Turneffe Atoll Trust on Land Trust Agreement

According to Executive Director of the Turneffe Atoll Trust, Alex Anderson, forty percent of the land mass at Turneffe was already sold to private entities and this move reserves the sixty percent of mangroves, sea grass beds and terrestrial property left. Anderson says government received funds, but it’s neither a purchase price nor a private transaction. The ‘land trust’ agreement is about securing a five hundred-million-dollar investment that comes into Belize annually.


Alex Anderson

Alex Anderson, Executive Director, Turneffe Atoll Trust

“The single most destructive threat to Turneffe since the marine reserve designation has been destructive unsustainable tourism development. As a matter of fact, we have always been an advocate for sustainable development on multiple occasions. 2018, we launched a very critical document and a series of other documents – Risking the Atoll was the name of that document and that really highlighted the major threat development had to Turneffe.
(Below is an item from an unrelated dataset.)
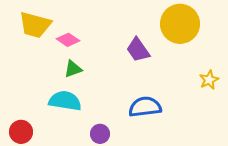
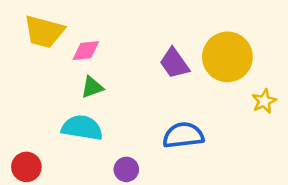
yellow circle: (180, 24) -> (227, 57), moved
pink diamond: (68, 40) -> (86, 51), turned -40

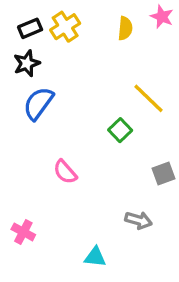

And so we quickly recognized that we needed to show how important not just the eco-system services, but we needed to put a dollar figure to how important Turneffe was to Belize. In that process, we funded several studies; a blue carbon study that highlighted that Turneffe is worth six point nine million if government is able to put in place a blue carbon project that is the worth of the mangrove and sea grass beds at Turneffe. We looked at the shoreline protection value of Turneffe. And so this one estimated that having Turneffe here in this natural state provides three hundred and eighty two million dollars to the Belizean economy of derived benefits from avoided shoreline protection. And so when you look at the tourism product and commercial product, all those sum up to over five hundred million dollars worth of revenue that comes into the country every year just for having Turneffe there in a natural state. And so that’s the reason why we sought to go and propose to the government to create a partnership that will allow for the remaining lands at Turneffe to remain in a natural state in perpetuity. It is not a private transaction.  I am not buying fifteen or seventeen thousand acres of land from the government. What I am doing is providing an incentive for the government to still hold title to this land, be the beneficial owners of this land. But I am strapping the government’s hand because they will no longer be able to give out these lands to whoever they want at a social rate.”